(GIVEN TEXT Opens)

- Location: Little Red River Park, Prince Albert, Saskatchewan, Canada
- Nearest city: Prince Albert
- Coordinates: 53°13′24″N 105°43′00″W﻿ / ﻿53.2233°N 105.7168°W
- Opened: December
- Closed: March
- Vertical: 11 m (36 ft)
- Top elevation: 438 m (1,437 ft)
- Base elevation: 427 m (1,401 ft)
- Trails: 3
- Total length: .3 m (1 ft 0 in)
- Lift system: 2 lifts
- Night skiing: yes

= Kinsmen Ski and Snowboard Centre =

Ski area in Saskatchewan, Canada

Kinsmen Ski and Snowboard Centre is a ski area in Little Red River Park at the western end of Prince Albert where the Spruce River meets the North Saskatchewan River. Little Red River Park is a 500 ha, year-round forested park that has downhill skiing and 30 km of trails that are used for hiking and cycling during the summer and cross-country skiing and snowshoeing in the winter. Prince Albert city centre is about 5 km away.

Kinsmen Ski and Snowboard Centre has two ski lifts and three illuminated and groomed ski hills. Two are rated "beginner" while the third is "intermediate". Winter activities include snowboarding, snowshoeing, downhill skiing, cross-country skiing, and tobogganing. Cosmo Lodge in Little Red River Park has a restaurant, concessions, and washrooms. Rentals are available.

(GIVEN TEXT Closes)

WORK REQUEST A.
From the ski area description, reproduce the passage between "- Base elevation: 427" and "about 5 km away.", inclusive.
WORK REQUEST B.
Render this sentence from the ski area description in Spanish: "Kinsmen Ski and Snowboard Centre has two ski lifts and three illuminated and groomed ski hills."

(DATA PROVIDED Opens)

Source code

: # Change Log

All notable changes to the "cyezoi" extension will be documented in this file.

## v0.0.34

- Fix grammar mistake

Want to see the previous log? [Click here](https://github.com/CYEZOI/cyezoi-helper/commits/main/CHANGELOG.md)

(DATA PROVIDED Closes)

WORKED SOLUTION A.
- Base elevation: 427 m (1,401 ft)
- Trails: 3
- Total length: .3 m (1 ft 0 in)
- Lift system: 2 lifts
- Night skiing: yes

= Kinsmen Ski and Snowboard Centre =

Ski area in Saskatchewan, Canada

Kinsmen Ski and Snowboard Centre is a ski area in Little Red River Park at the western end of Prince Albert where the Spruce River meets the North Saskatchewan River. Little Red River Park is a 500 ha, year-round forested park that has downhill skiing and 30 km of trails that are used for hiking and cycling during the summer and cross-country skiing and snowshoeing in the winter. Prince Albert city centre is about 5 km away.

WORKED SOLUTION B.
Kinsmen Ski and Snowboard Centre tiene dos remontes y tres colinas de esquí iluminadas y acondicionadas.